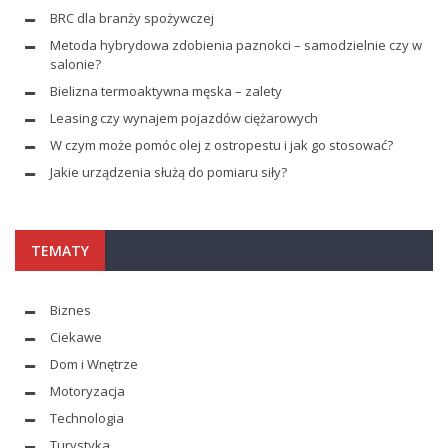
BRC dla branży spożywczej
Metoda hybrydowa zdobienia paznokci – samodzielnie czy w
salonie?
Bielizna termoaktywna męska – zalety
Leasing czy wynajem pojazdów ciężarowych
W czym może pomóc olej z ostropestu i jak go stosować?
Jakie urządzenia służą do pomiaru siły?
TEMATY
Biznes
Ciekawe
Dom i Wnętrze
Motoryzacja
Technologia
Turystyka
★ ★ ★ ★
THE TASK: Select each line above that contains the word "służą".

WRITTEN REPLY:
Jakie urządzenia służą do pomiaru siły?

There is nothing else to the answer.